While there's nothing
horrible about
Eragon, even that brief
précis outlined above points out the major problem with the film: you know what's going to happen from virtually the first moment, and unfortunately Paolini, while certainly deserving kudos for crafting a literary enterprise to begin with, is simply not innovative or experienced enough to graft anything really new and fresh onto this time honored idiom. This is almost like Joseph Campbell paint by number mythologizing, and that Xerox carbon-copy feeling is
Eragon's ultimate downfall.
A trifecta of inexperience may have doomed
Eragon from being any much more than middling. Screenwriter Peter Buchman only had
Jurassic Park III to his credit before this enterprise, and both director Stefen Fangmeier and star Edward Speleers were making their debuts (Fangmeier had previously been Effects Supervisor on a host of major films). Buchman was probably hobbled by Paolini's source material, but he also never really elevates that material above a sort of middle of the road quality level. (Other writers were brought on board to radically revise his work, but WGA rules forbade them receiving credit, as Fangmeier discusses in his commentary track). And while Fangmeier has a good grasp on the epic visual sweep of
Eragon, and must have contributed his knowhow to the often impressive CGI of Saphira (contributed by Industrial Light and Magic Weta, certainly no slouches when it comes to SFX), the film never takes flight, despite its awesome dragon wings, as it really should. While Speleers is charismatic and certainly doesn't embarrass himself in any major way, he also fails to really find this character and instead seems to be drifting through the proceedings with no real direction, either figuratively or literally.

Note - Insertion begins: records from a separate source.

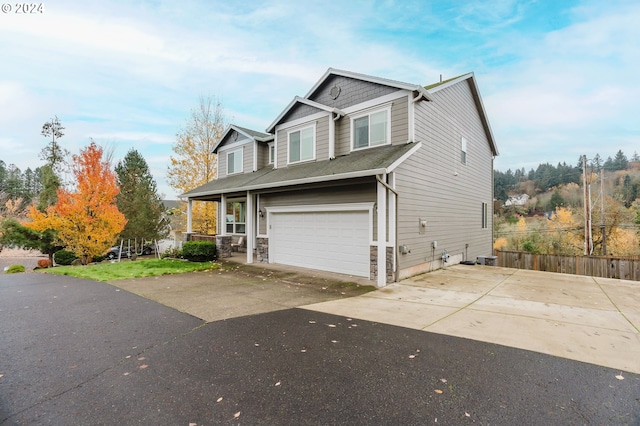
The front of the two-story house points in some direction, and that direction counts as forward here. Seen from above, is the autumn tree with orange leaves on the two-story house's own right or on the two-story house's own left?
on the two-story house's own right

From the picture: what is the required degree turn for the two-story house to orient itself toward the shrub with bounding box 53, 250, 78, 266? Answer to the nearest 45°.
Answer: approximately 45° to its right

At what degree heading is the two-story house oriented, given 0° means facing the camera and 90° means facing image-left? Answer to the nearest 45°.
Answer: approximately 45°

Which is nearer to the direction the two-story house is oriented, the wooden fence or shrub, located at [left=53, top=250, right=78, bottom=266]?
the shrub

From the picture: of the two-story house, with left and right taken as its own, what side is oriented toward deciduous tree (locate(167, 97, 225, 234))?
right

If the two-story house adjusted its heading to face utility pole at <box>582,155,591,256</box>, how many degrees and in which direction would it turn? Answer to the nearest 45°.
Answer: approximately 180°

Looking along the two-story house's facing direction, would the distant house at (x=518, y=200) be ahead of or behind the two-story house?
behind

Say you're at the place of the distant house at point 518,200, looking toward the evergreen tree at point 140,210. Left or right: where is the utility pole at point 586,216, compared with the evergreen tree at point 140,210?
left

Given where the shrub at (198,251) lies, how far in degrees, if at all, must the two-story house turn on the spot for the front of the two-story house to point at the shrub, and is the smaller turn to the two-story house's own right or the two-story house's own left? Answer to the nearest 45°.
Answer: approximately 45° to the two-story house's own right

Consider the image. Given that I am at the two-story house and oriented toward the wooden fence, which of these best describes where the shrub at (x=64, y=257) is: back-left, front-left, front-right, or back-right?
back-left

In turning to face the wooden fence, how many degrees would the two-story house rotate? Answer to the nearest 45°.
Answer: approximately 135° to its left
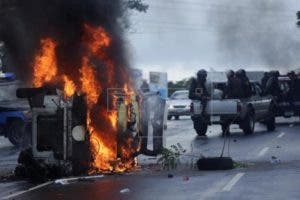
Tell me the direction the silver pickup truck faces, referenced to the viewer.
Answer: facing away from the viewer and to the right of the viewer

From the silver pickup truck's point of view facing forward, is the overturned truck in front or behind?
behind

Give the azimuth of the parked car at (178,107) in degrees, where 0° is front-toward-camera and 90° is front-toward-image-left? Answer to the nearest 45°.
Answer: approximately 0°

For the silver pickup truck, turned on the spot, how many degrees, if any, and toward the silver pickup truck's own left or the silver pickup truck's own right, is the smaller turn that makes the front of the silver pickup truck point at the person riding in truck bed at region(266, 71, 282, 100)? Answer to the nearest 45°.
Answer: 0° — it already faces them

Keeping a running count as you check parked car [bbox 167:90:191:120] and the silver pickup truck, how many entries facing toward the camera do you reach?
1

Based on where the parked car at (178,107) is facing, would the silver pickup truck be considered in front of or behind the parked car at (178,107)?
in front

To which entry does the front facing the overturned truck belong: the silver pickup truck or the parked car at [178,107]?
the parked car

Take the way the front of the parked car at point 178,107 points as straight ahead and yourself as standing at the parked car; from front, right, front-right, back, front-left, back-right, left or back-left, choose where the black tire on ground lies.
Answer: front

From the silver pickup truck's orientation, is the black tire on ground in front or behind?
behind

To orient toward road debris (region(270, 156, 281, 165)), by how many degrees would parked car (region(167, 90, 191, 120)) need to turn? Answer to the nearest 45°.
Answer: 0° — it already faces it

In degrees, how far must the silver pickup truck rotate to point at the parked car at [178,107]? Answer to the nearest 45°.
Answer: approximately 45° to its left
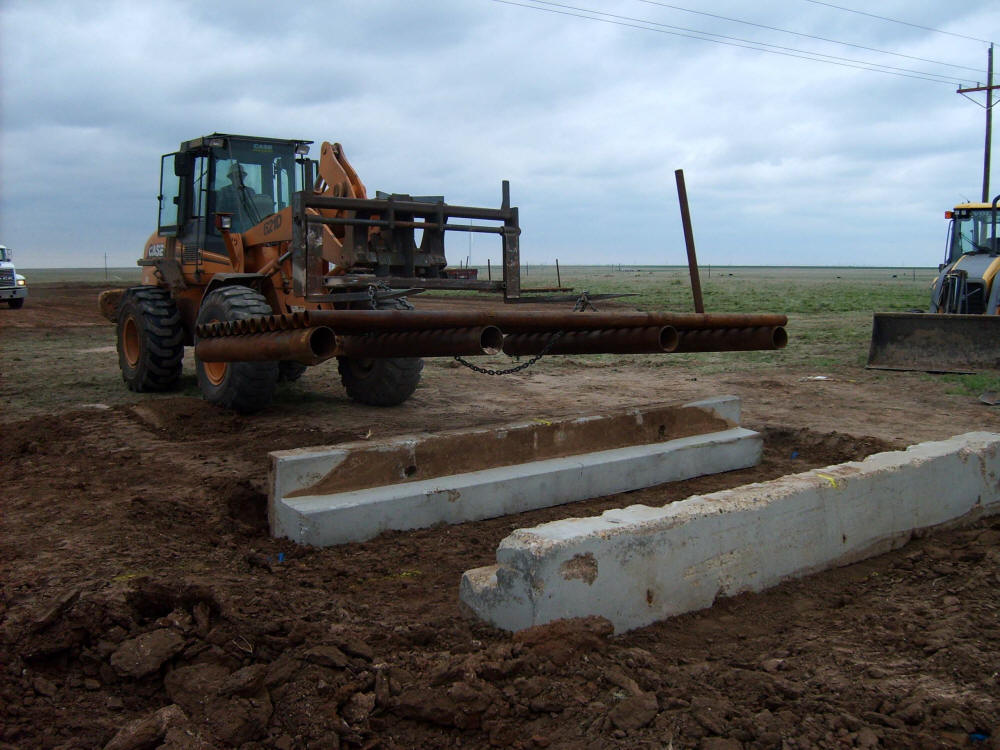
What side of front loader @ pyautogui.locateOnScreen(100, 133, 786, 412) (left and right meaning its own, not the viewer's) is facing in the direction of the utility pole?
left

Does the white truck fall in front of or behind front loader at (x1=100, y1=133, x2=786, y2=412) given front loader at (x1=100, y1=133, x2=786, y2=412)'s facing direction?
behind

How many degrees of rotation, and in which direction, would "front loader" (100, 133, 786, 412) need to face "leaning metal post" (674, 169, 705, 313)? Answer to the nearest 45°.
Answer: approximately 45° to its left

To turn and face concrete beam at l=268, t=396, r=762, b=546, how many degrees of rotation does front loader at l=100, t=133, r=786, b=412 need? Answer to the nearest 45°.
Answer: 0° — it already faces it

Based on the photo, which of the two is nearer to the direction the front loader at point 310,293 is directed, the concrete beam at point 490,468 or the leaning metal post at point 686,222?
the concrete beam

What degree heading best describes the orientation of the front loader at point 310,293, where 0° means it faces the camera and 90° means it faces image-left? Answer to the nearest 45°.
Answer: approximately 315°

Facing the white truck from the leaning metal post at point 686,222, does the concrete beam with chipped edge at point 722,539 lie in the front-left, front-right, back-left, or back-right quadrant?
back-left
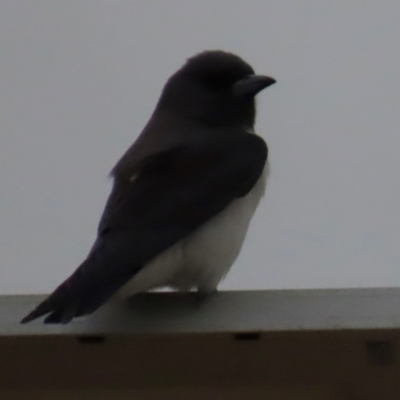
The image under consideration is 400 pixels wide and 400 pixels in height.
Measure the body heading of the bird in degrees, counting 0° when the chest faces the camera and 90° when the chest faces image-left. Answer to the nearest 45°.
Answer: approximately 270°
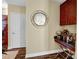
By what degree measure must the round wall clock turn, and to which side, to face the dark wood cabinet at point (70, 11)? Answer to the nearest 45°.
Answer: approximately 45° to its left

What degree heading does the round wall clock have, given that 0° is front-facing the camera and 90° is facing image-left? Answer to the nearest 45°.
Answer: approximately 0°

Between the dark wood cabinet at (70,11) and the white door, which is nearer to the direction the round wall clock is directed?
the dark wood cabinet
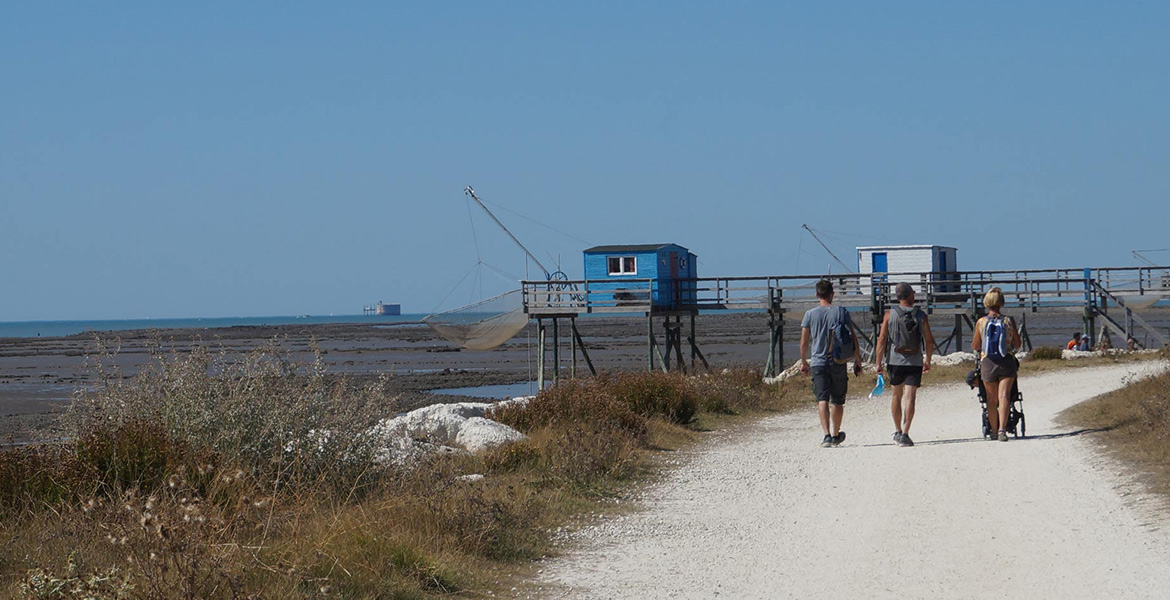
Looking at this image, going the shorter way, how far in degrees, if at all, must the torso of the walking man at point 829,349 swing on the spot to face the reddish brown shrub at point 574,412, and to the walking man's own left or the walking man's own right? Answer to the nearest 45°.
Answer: approximately 90° to the walking man's own left

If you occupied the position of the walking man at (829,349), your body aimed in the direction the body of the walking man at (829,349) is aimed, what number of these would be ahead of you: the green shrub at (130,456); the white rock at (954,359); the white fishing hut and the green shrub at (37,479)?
2

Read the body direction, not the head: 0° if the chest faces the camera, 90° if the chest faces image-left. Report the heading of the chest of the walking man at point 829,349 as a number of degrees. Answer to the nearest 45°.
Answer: approximately 180°

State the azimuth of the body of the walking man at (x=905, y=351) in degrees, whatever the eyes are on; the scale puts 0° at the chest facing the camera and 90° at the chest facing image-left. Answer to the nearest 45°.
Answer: approximately 180°

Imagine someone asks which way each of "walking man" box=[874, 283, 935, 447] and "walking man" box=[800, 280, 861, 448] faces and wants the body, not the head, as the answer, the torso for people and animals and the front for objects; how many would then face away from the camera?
2

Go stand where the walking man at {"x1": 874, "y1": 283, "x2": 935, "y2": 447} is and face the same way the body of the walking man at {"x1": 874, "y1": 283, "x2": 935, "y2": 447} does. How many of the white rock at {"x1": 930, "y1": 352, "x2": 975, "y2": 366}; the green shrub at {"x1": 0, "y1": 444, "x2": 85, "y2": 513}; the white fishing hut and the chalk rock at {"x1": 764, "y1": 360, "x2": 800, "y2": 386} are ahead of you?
3

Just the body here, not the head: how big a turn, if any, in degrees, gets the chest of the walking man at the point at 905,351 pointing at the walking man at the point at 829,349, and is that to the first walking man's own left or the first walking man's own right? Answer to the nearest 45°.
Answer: approximately 90° to the first walking man's own left

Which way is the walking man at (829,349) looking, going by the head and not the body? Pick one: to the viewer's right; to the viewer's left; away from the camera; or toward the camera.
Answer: away from the camera

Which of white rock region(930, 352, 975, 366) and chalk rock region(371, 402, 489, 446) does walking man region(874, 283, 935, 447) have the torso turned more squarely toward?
the white rock

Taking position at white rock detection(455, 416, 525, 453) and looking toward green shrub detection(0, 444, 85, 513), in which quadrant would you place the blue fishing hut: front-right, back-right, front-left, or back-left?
back-right

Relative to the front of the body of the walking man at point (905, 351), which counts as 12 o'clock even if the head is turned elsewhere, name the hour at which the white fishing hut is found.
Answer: The white fishing hut is roughly at 12 o'clock from the walking man.

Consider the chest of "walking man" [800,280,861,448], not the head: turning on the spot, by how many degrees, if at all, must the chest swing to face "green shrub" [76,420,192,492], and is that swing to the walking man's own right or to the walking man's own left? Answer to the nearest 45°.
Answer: approximately 135° to the walking man's own left

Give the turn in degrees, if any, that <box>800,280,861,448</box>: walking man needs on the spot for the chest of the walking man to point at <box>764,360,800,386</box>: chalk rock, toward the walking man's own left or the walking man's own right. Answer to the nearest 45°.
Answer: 0° — they already face it

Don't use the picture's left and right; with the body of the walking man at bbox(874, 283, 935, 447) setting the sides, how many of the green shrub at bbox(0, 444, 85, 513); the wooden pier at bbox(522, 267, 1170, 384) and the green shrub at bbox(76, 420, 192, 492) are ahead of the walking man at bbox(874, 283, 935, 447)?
1

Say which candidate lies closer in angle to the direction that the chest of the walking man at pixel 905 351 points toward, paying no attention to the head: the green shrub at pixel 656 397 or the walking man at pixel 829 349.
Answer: the green shrub

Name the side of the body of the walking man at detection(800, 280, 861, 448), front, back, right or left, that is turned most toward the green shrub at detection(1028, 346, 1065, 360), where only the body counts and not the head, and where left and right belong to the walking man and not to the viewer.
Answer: front
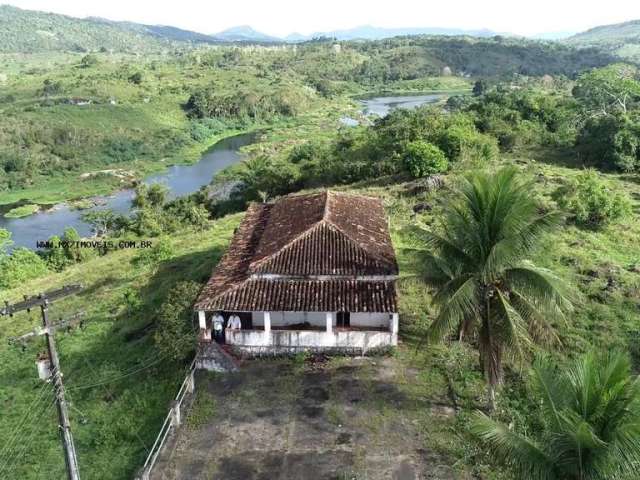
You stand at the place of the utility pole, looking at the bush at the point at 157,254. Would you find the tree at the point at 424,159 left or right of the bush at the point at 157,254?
right

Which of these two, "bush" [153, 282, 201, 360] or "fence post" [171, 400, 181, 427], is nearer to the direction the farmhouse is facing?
the fence post

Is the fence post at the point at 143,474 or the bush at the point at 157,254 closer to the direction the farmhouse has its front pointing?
the fence post

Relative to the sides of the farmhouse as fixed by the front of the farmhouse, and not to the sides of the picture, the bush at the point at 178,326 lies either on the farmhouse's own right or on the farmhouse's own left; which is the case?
on the farmhouse's own right

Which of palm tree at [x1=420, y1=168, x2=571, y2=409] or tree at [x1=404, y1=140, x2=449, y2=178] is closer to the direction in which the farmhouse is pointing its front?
the palm tree

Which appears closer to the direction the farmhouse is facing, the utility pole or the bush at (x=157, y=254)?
the utility pole

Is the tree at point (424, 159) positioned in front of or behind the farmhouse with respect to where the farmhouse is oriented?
behind

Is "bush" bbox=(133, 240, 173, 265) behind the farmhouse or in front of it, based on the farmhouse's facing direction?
behind

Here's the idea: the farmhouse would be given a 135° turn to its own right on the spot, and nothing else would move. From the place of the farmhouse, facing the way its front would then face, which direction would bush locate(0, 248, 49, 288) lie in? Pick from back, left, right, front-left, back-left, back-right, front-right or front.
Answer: front

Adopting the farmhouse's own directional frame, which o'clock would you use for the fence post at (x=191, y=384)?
The fence post is roughly at 2 o'clock from the farmhouse.

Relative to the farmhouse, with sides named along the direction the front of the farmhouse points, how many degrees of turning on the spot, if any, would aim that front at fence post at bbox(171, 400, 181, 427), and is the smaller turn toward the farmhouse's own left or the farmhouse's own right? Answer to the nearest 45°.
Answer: approximately 45° to the farmhouse's own right

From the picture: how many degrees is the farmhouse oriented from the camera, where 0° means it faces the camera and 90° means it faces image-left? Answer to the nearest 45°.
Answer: approximately 0°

All of this is not say that
Eragon is a worthless experience, for it isn't, and it may in fact ignite the imaginations of younger children especially, particularly if those kids haven't been previously exposed to other, better epic works like
The Lord of the Rings. Irons brings a suitable world weary
gravitas to Brom, Saphira is an appealing beast, and the production design and cinematography are top notch. But like the heroic odes of yore, those tales which were oft-told from generation to generation,
Eragon simply can't ever quite escape the feeling it's been told before, and better, by other soothsayers.
Eragon Blu-ray, Overall Score and Recommendation
Eragon may simply be a case where, to quote the old adage, "the book was better." But a young author like Paolini, for all his gifts, is probably not yet at the level of a Tolkein, able to utilize the long, vaunted history of myth and legend in a facile enough manner to craft anything really innovative and fresh. There's an element of staleness that undercuts
Eragon, despite its attempts at grandeur and larger than life heroics. This is nonetheless a very pretty film, with some stunning location footage in Hungary and Slovokia, and Jeremy Irons is appropriately crusty and fun to watch. Younger children will probably be nonjudgmental enough to simply enjoy
Eragon for the "wonder" of Saphira and
Eragon's exciting battle scenes (though
very young children will probably be disturbed by Robert Carlyle's Durza if not John Malkovich's evil king). One way or the other, if this stays at a bargain basement price, it's expense won't break the bank and so any minimal entertainment quotient will probably be okay with most consumers. Otherwise, just put this in your Netflix queue if you're sufficiently interested.